# Surf Fishing Rod and Reel



## DannyBoy06 (Jan 31, 2016)

Hi all,

Me and my family will be coming down to Destin this March to do some fishing. I just bought a surf rod/reel combo to use, but I am not sure that the rod is adequate for the type of surf fishing that is done there. The rod is 10ft and has a lure weight of 0.75-2 oz. I have read that the common weight is 4-6 oz, so is this rod too light? The reel has a spool capacity of 20lb/320yrds, which I think is fine. The combo is the Okuma Tundra spinning combo, if anyone knows it. Any advice helps.

Thanks in advance,
- Daniel


----------



## Scouticus (Jul 23, 2015)

You'll be fine, no need to spend a lot of something you may not use a lot. A 2 oz sinker holds fine most days as long as your rod is long enough to hold the line over the waves.


----------



## Pier#r (Oct 2, 2007)

I'm curious what kind of rod that is?

Unless you are fishing exclusively for bull reds, you have a gem of a pompano rod there :thumbsup:


----------



## DannyBoy06 (Jan 31, 2016)

The rod is just a cheap surf fishing combo I picked up at a local outdoors store. I would like to catch bull reds (but really I just wanna catch any fish), what is a pompano rod? And even on a choppy day if I have to use heavier weights, would that rod still be able to throw weights up to 6oz?
Thanks for the help


----------



## johnf (Jan 20, 2012)

I would put some 30# braid on there.
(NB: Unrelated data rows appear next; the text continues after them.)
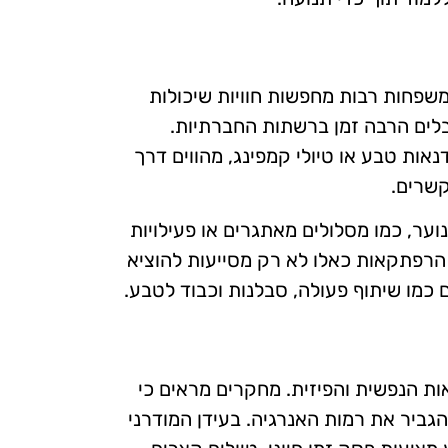
פחות רבות מחפשות חוויות שיכולות
בלים הרבה זמן ברשתות החברתיות.
דנאות טבע או טיולי קמפינג, מהווים דרך
קשרים.
ער, כמו מסלולים מאתגרים או פעילויות
 הרפתקאות כאלו לא רק מסייעות להוציא
כמו שיתוף פעולה, סבלנות וכבוד לטבע.
ת הנפשית והפיזית. מחקרים מראים כי
גביר את רמות האנרגיה. בעידן המודרני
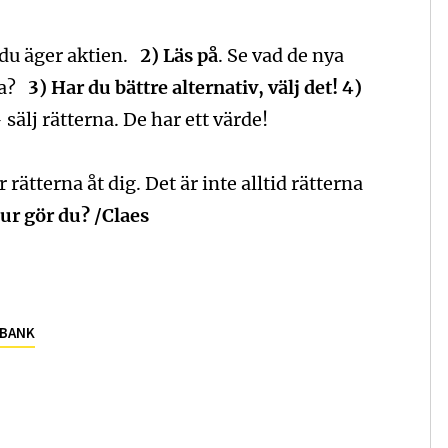
t du äger aktien.
2) Läs på
. Se vad de nya
ena?
3) Har du bättre alternativ, välj det!
4)
älj rätterna. De har ett värde!
r rätterna åt dig. Det är inte alltid rätterna
ur gör du? /Claes
 BANK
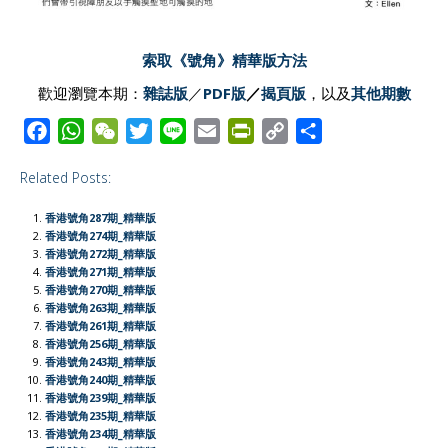
索取《號角》精華版方法
歡迎瀏覽本期：
雜誌版
／
PDF版
／
揭頁版
，以及
其他期數
F
W
W
T
L
E
P
C
S
a
h
e
w
i
m
r
o
h
Related Posts:
c
a
C
i
n
a
i
p
a
e
t
h
t
e
i
n
y
r
香港號角287期_精華版
b
s
a
t
l
t
L
e
香港號角274期_精華版
香港號角272期_精華版
o
A
t
e
F
i
香港號角271期_精華版
o
p
r
r
n
香港號角270期_精華版
香港號角263期_精華版
k
p
i
k
香港號角261期_精華版
e
香港號角256期_精華版
香港號角243期_精華版
n
香港號角240期_精華版
d
香港號角239期_精華版
l
香港號角235期_精華版
香港號角234期_精華版
y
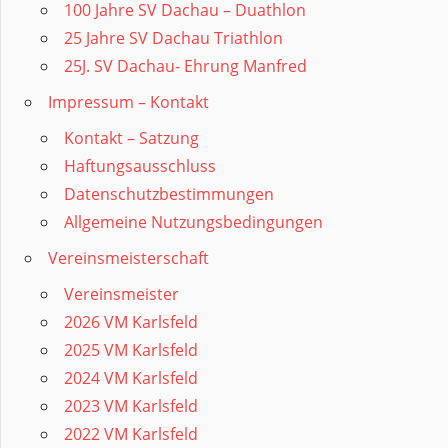
100 Jahre SV Dachau – Duathlon
25 Jahre SV Dachau Triathlon
25J. SV Dachau- Ehrung Manfred
Impressum – Kontakt
Kontakt – Satzung
Haftungsausschluss
Datenschutzbestimmungen
Allgemeine Nutzungsbedingungen
Vereinsmeisterschaft
Vereinsmeister
2026 VM Karlsfeld
2025 VM Karlsfeld
2024 VM Karlsfeld
2023 VM Karlsfeld
2022 VM Karlsfeld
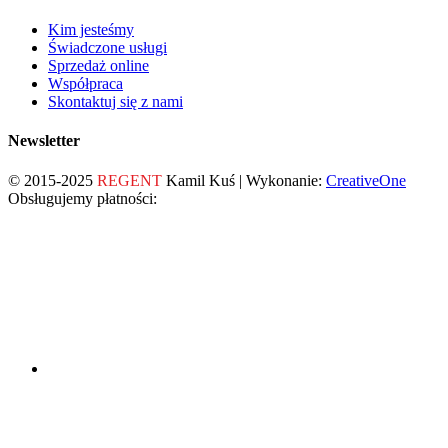
Kim jesteśmy
Świadczone usługi
Sprzedaż online
Współpraca
Skontaktuj się z nami
Newsletter
© 2015-2025
REGENT
Kamil Kuś | Wykonanie:
CreativeOne
Obsługujemy płatności:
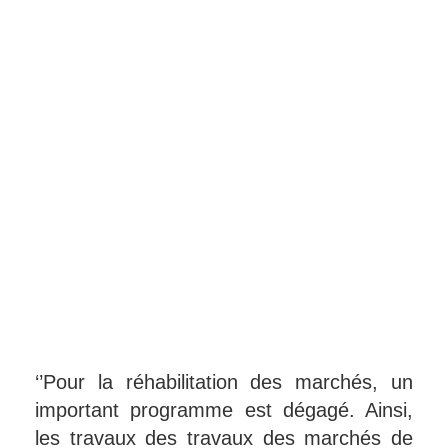
‘’Pour la réhabilitation des marchés, un
important programme est dégagé. Ainsi,
les travaux des travaux des marchés de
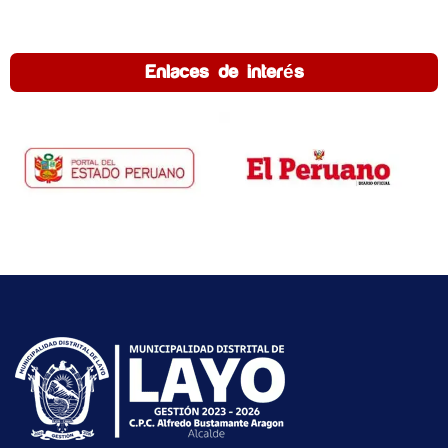
Enlaces de interés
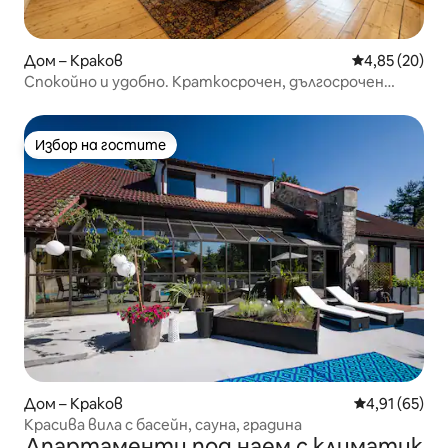
Дом – Краков
Средна оценк
4,85 (20)
Спокойно и удобно. Краткосрочен, дългосрочен
наем.
Избор на гостите
Избор на гостите
Дом – Краков
Средна оценк
4,91 (65)
Красива вила с басейн, сауна, градина
Апартаменти под наем с климатик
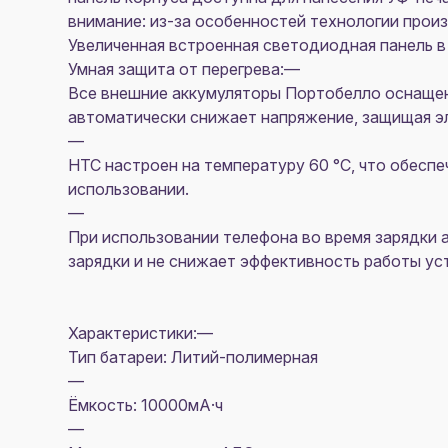
внимание: из-за особенностей технологии произ
Увеличенная встроенная светодиодная панель в
Умная защита от перегрева:—
Все внешние аккумуляторы Портобелло оснащен
автоматически снижает напряжение, защищая эл
—
НТС настроен на температуру 60 °C, что обесп
использовании.
—
При использовании телефона во время зарядки а
зарядки и не снижает эффективность работы ус
Характеристики:—
Тип батареи: Литий-полимерная
—
Ёмкость: 10000мА·ч
—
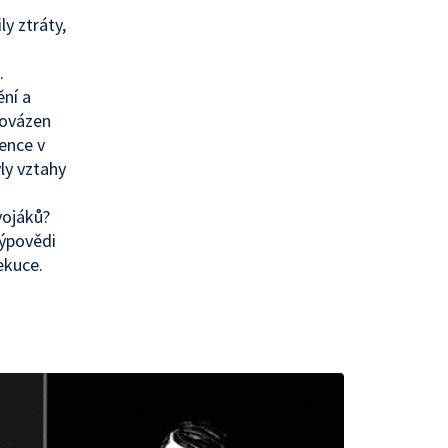
y ztráty,
.
ění a
rovázen
ence v
ly vztahy
vojáků?
výpovědi
ekuce.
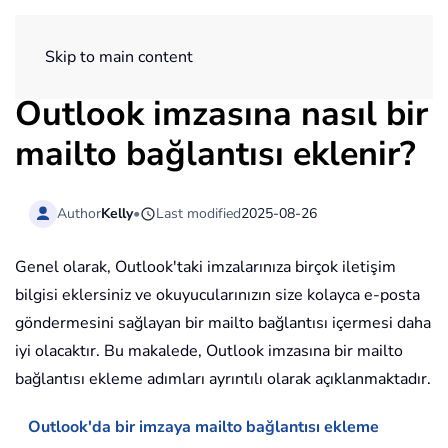
ExtendOffice
Skip to main content
Outlook imzasına nasıl bir
mailto bağlantısı eklenir?
Author
Kelly
•
Last modified
2025-08-26
Genel olarak, Outlook'taki imzalarınıza birçok iletişim
bilgisi eklersiniz ve okuyucularınızın size kolayca e-posta
göndermesini sağlayan bir mailto bağlantısı içermesi daha
iyi olacaktır. Bu makalede, Outlook imzasına bir mailto
bağlantısı ekleme adımları ayrıntılı olarak açıklanmaktadır.
Outlook'da bir imzaya mailto bağlantısı ekleme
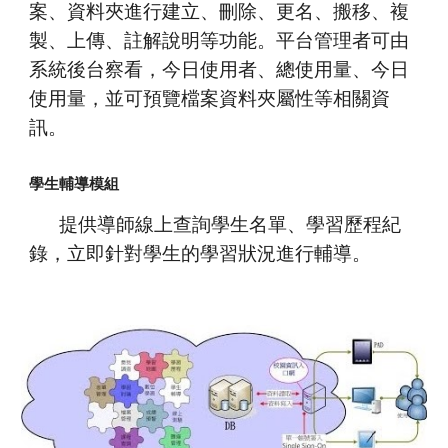
案、資料夾進行建立、刪除、更名、搬移、複
製、上傳、註解說明等功能。平台管理者可由
系統後台察看，今日使用者、總使用量、今日
使用量，並可預覽檔案資料夾屬性等相關資
訊。
學生輔導模組
提供導師線上查詢學生名單、學習歷程紀
錄，立即針對學生的學習狀況進行輔導。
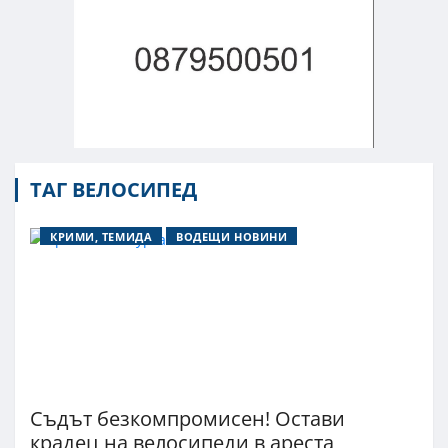
ТАГ ВЕЛОСИПЕД
КРИМИ, ТЕМИДА
ВОДЕЩИ НОВИНИ
Съдът безкомпромисен! Остави
крадец на велосипеди в ареста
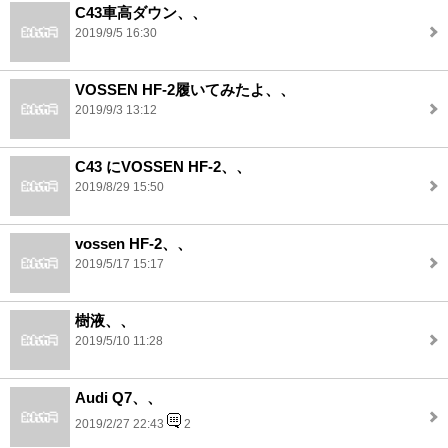
C43車高ダウン、、
2019/9/5 16:30
VOSSEN HF-2履いてみたよ、、
2019/9/3 13:12
C43 にVOSSEN HF-2、、
2019/8/29 15:50
vossen HF-2、、
2019/5/17 15:17
樹液、、
2019/5/10 11:28
Audi Q7、、
2019/2/27 22:43
2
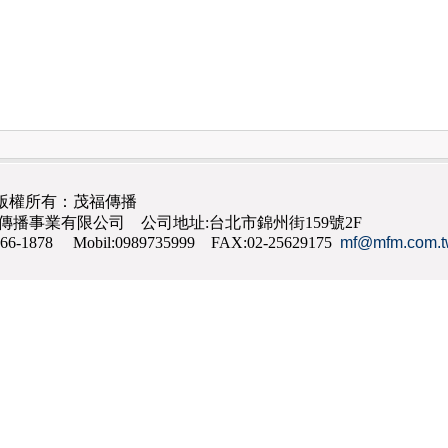
版權所有：茂福傳播
茂福傳播事業有限公司 公司地址:台北市錦州街159號2F
866-1878 Mobil:0989735999 FAX:02-25629175
mf@mfm.com.t
網路行銷
,
網頁設計
,
手機網頁設計
,
seo
,
機場接送
,
台南花店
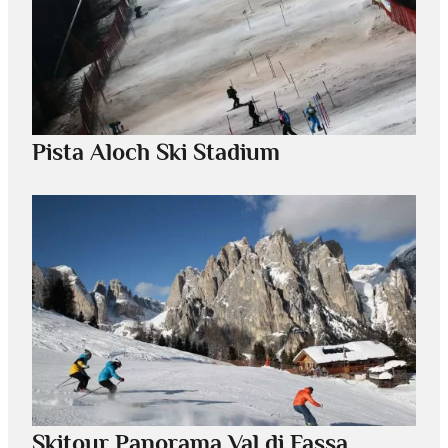
Pista Aloch Ski Stadium
Skitour Panorama Val di Fassa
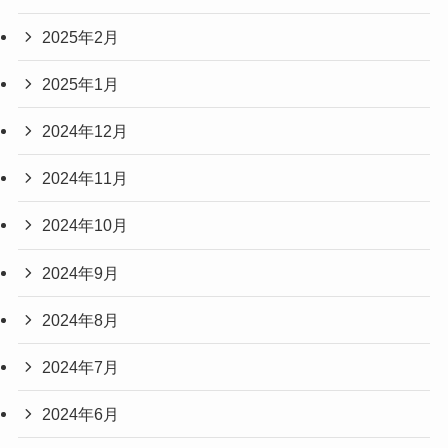
2025年2月
2025年1月
2024年12月
2024年11月
2024年10月
2024年9月
2024年8月
2024年7月
2024年6月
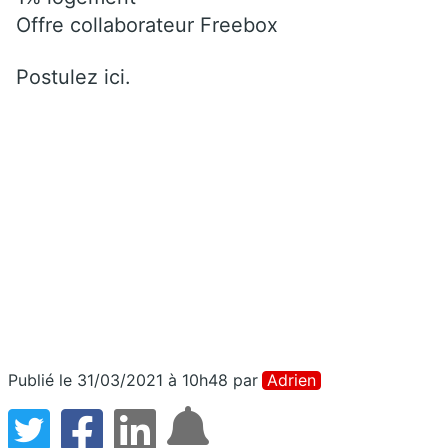
Offre collaborateur Freebox
Postulez ici.
Publié le 31/03/2021 à 10h48
par
Adrien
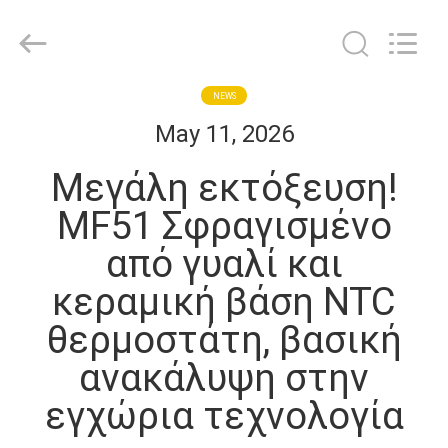
Guangdong
Uchi
Electronics
Co.,Ltd.
All
Rights
Reserved.
ΣΠΊΤΙ
NEWS
May 11, 2026
ΠΡΟΪΌΝΤΑ
Μεγάλη εκτόξευση!
MF51 Σφραγισμένο
VR
από γυαλί και
ΠΑΡΟΥΣΙΆΣΤΕ
κεραμική βάση NTC
ΠΕΡΊΠΟΥ
θερμοστάτη, βασική
ΕΜΕΊΣ
ανακάλυψη στην
εγχώρια τεχνολογία
ΓΎΡΟΣ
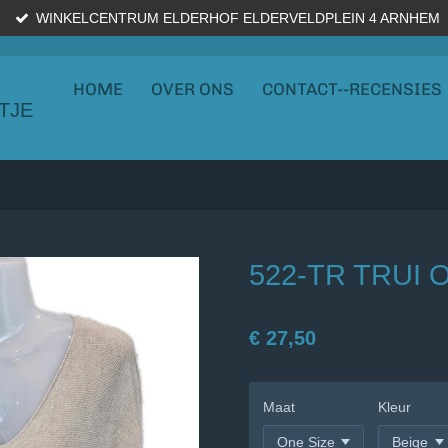
WINKELCENTRUM ELDERHOF ELDERVELDPLEIN 4 ARNHEM
HOME
OVER ONS
CONTACT--RECENSIES
TJE
522-TR TRUI
€ 27,50
Maat
Kleur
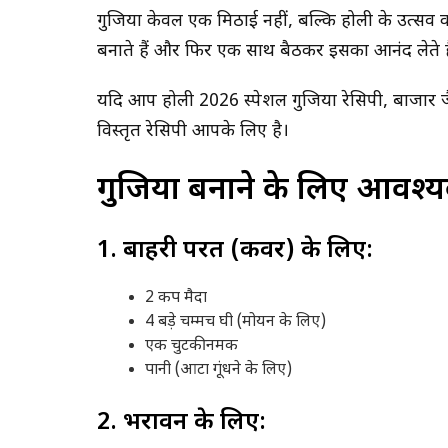
गुजिया केवल एक मिठाई नहीं, बल्कि होली के उत्सव क
बनाते हैं और फिर एक साथ बैठकर इसका आनंद लेते है
यदि आप होली 2026 स्पेशल गुजिया रेसिपी, बाजार जै
विस्तृत रेसिपी आपके लिए है।
गुजिया बनाने के लिए आवश्यक
1. बाहरी परत (कवर) के लिए:
2 कप मैदा
4 बड़े चम्मच घी (मोयन के लिए)
एक चुटकी नमक
पानी (आटा गूंधने के लिए)
2. भरावन के लिए:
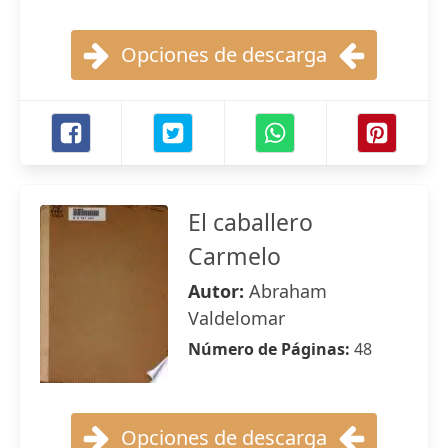
Opciones de descarga
El caballero
Carmelo
Autor:
Abraham
Valdelomar
Número de Páginas:
48
Opciones de descarga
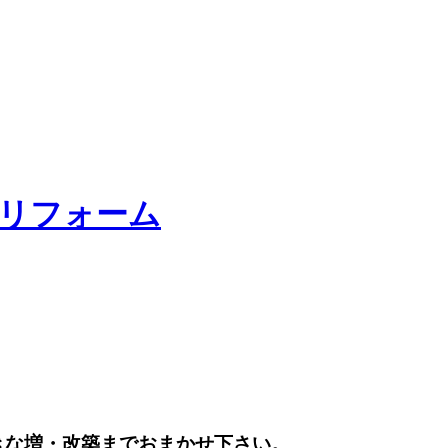
きな増・改築までおまかせ下さい。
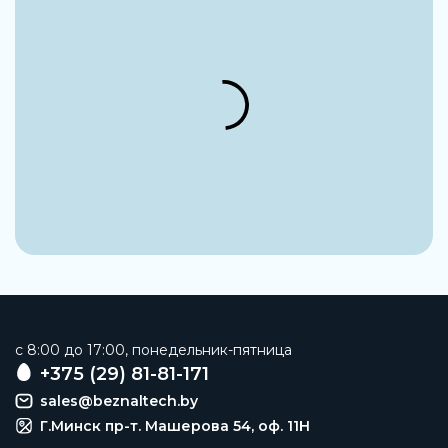
45 мм
Диаметр шара
30 мм
Материал шара
Нержавеющая сталь
Наименование
Шариковая опора
Заказать
c 8:00 до 17:00, понедельник-пятница
+375 (29) 81-81-171
sales@beznaltech.by
Г.Минск пр-т. Машерова 54, оф. 11H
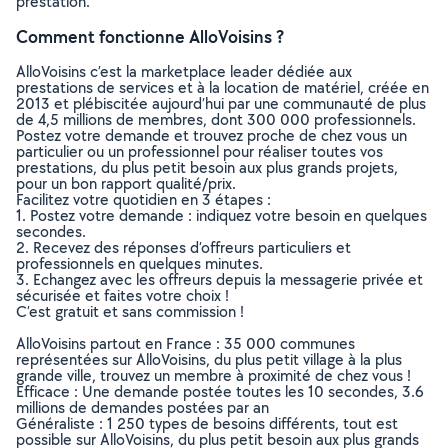
prestation.
Comment fonctionne AlloVoisins ?
AlloVoisins c’est la marketplace leader dédiée aux
prestations de services et à la location de matériel, créée en
2013 et plébiscitée aujourd’hui par une communauté de plus
de 4,5 millions de membres, dont 300 000 professionnels.
Postez votre demande et trouvez proche de chez vous un
particulier ou un professionnel pour réaliser toutes vos
prestations, du plus petit besoin aux plus grands projets,
pour un bon rapport qualité/prix.
Facilitez votre quotidien en 3 étapes :
1. Postez votre demande : indiquez votre besoin en quelques
secondes.
2. Recevez des réponses d’offreurs particuliers et
professionnels en quelques minutes.
3. Echangez avec les offreurs depuis la messagerie privée et
sécurisée et faites votre choix !
C’est gratuit et sans commission !
AlloVoisins partout en France : 35 000 communes
représentées sur AlloVoisins, du plus petit village à la plus
grande ville, trouvez un membre à proximité de chez vous !
Efficace : Une demande postée toutes les 10 secondes, 3.6
millions de demandes postées par an
Généraliste : 1 250 types de besoins différents, tout est
possible sur AlloVoisins, du plus petit besoin aux plus grands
It cast a ton further than mono. If you have to go up on the sinker you can kinda sling it slow and it won't be too tough on your rod. I made the mistake of putting the juice to it my first year surf fishing and broke a rod that wasn't rated for the lead I was slinging. As long as your careful you should be fine.


----------



## Reel Justice (Apr 22, 2014)

It is best to use the 1oz weight =10lb test rule. So 30lb line 3oz of weight. If its not staying put use a surf weight with the prongs on it (sputnik?). But if you want to cast 6oz put a shock leaded on following the same 1=10 run it three or four times on the reel out to the end of the pole and back to the reel. Truth be told you could put what ever weight you need on it but the techniques what makes it go.


----------